Ken vs Boris: my verdict

After interviewing both mayoral contenders in one day, I found Ken candid and Boris canny.

Boris Johnson, according to a poll, is the person with whom most Londoners would like to have breakfast. Last Friday, I had mine with Ken at a café in Hampstead, after which I had lunch at City Hall with the popular mayor himself.

The Ken-Boris contest used to boil down to policy v personality. It was Ken, though, who turned out to be an interviewer's dream -- indiscreet, careless, outspoken and funny. Box Office Boris has been banished for the duration of the electoral campaign, replaced by an on-message Conservative politician and media-savvy former journalist, painfully conscious of how he will appear in print and of how his comments will be reported.

For such a notorious maverick, I found Boris maddeningly cautious and unforthcoming and it made him less fun to interview than I had anticipated.

The fact that he knows every journalistic trick, after a lifetime spent working as a hack, may well turn out to be one of Boris's greatest advantages over Ken. He is constantly vigilant, on the lookout for the tripwire that will land him in trouble. Once a quote-jukebox, he answered my questions with non-sequiturs, flattery, prevarication, diversion and digression. He even "pleaded the Fifth" to avoid answering in a way that would give the papers a headline. He stuck frustratingly to his mantra about his achievements and plans.

Boris's dilemma is that what makes him popular is also what stops him from being taken seriously as a politician. It's the likeability factor, though, that got him elected. Boris has always been bafflingly bullet proof. Every past gaffe and glitch has propelled Bounce-Back Boris on to greater glory. The public don't seem to care. In a superficial age, he has always seemed fun, telegenic, the anti-politician. He has by far the highest approval rating of any Tory.

Whereas once Ken was seen as competent and Boris charismatic, I found Ken candid and Boris canny. In the hour I spent with him, Ken told me the following: the BBC director general, Mark Thompson, is "a moral imbecile" for vetoing the word "Palestine" in a protest song; bankers' bonuses are "like penis extensions, among a smaller league of men - mine is bigger than yours"; Margaret Thatcher was "clinically insane" when in power; the Daily Mail "has done an awful lot for making us a more embittered people". Henry Kissinger "wasn't going to get laid until he was powerful, you know".

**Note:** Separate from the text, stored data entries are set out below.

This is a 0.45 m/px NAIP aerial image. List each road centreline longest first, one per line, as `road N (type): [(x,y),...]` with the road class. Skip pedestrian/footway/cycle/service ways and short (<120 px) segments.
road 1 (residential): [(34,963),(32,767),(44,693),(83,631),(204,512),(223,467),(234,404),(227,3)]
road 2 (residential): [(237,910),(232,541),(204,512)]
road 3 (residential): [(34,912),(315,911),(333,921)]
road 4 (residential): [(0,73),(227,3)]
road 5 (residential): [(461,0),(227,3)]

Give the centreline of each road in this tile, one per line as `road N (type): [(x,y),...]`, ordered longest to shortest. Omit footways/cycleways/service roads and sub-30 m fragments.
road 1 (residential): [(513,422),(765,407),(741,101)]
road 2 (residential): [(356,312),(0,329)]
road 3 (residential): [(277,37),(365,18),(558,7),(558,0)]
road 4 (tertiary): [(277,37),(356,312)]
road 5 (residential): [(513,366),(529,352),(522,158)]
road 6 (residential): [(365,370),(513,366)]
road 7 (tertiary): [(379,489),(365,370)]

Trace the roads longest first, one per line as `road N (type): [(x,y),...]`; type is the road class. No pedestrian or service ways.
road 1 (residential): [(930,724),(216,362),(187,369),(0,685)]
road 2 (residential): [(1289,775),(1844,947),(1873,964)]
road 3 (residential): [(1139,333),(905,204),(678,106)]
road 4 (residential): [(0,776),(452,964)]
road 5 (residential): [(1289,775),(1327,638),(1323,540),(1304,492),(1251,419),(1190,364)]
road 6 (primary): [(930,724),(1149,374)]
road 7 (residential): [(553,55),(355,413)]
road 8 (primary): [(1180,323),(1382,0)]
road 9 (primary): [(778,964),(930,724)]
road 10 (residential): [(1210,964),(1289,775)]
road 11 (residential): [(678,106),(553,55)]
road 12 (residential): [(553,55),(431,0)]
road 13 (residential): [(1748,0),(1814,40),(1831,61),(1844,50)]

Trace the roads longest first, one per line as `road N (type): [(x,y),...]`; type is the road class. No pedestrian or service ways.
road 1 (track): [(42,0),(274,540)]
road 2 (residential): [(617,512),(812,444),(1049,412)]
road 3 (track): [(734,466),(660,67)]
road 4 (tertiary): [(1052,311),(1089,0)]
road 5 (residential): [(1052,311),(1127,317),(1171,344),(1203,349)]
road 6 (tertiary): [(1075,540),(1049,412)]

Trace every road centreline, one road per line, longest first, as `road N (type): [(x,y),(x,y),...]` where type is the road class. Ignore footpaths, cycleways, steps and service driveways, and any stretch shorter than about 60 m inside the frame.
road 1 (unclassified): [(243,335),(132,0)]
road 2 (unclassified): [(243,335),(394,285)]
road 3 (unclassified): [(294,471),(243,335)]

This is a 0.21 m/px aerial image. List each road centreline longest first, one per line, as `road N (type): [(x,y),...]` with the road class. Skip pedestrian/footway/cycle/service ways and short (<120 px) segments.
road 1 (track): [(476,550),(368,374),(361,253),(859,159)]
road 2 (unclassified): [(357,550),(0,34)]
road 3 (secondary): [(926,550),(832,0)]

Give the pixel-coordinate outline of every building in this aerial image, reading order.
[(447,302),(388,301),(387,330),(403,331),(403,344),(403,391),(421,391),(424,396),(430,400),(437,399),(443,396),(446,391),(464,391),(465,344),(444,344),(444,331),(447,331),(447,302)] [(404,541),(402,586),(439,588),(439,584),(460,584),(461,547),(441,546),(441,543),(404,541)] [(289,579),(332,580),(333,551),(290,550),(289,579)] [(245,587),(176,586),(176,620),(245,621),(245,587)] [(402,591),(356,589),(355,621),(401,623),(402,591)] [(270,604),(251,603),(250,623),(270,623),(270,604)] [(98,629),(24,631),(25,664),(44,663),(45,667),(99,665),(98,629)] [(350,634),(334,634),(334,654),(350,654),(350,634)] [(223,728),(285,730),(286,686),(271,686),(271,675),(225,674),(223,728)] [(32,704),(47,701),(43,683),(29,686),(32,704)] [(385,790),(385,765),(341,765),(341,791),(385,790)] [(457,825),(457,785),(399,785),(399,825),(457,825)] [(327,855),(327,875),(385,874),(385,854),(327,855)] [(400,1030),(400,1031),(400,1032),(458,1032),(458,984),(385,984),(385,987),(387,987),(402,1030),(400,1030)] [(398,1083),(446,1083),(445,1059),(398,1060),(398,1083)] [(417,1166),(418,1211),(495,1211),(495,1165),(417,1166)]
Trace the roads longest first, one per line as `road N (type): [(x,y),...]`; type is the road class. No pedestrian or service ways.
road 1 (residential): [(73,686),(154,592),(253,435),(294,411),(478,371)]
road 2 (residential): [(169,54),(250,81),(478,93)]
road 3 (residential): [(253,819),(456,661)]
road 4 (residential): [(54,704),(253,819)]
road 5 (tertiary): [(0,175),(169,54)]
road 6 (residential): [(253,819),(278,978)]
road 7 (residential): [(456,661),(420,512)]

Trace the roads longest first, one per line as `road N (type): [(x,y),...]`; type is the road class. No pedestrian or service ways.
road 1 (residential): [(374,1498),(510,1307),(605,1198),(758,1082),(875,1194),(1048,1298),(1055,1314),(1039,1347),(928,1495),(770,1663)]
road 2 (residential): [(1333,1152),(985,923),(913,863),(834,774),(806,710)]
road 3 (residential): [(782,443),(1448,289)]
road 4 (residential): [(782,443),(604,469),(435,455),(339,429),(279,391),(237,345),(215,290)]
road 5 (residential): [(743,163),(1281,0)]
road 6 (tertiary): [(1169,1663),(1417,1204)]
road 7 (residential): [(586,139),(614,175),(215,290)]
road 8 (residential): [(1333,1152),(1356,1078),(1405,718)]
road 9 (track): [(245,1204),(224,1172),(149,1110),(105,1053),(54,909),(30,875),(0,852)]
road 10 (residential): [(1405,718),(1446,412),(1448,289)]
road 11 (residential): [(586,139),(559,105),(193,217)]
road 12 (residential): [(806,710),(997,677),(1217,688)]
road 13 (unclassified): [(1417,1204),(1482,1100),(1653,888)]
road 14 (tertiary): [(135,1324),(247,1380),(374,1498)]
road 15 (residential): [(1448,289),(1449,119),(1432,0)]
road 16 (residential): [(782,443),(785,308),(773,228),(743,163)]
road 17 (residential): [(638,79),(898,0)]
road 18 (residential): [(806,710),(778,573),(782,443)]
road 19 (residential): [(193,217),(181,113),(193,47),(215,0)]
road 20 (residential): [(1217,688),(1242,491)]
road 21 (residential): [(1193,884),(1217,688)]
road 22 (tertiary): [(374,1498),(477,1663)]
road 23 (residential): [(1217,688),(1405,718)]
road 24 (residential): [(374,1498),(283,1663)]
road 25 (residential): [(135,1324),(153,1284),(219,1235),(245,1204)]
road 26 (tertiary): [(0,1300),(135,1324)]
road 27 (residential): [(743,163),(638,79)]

Spoiling for a fight, he was irrepressibly controversial, despite his press officer's best efforts. It's no surprise that he called his memoir You Can't Say That. After all this is the man who called an Evening Standard journalist, who was Jewish, a "German war criminal", for which he refused to apologise and was given a one-month suspension for bringing the office of mayor into disrepute.

Ken talked more about Boris than Boris talked about Boris -- and even though he usually doesn't talk about his children, he couldn't resist a dig: "We both have five, I can admit to all mine." He was referring to his rival's rumoured illegitimate two-year-old.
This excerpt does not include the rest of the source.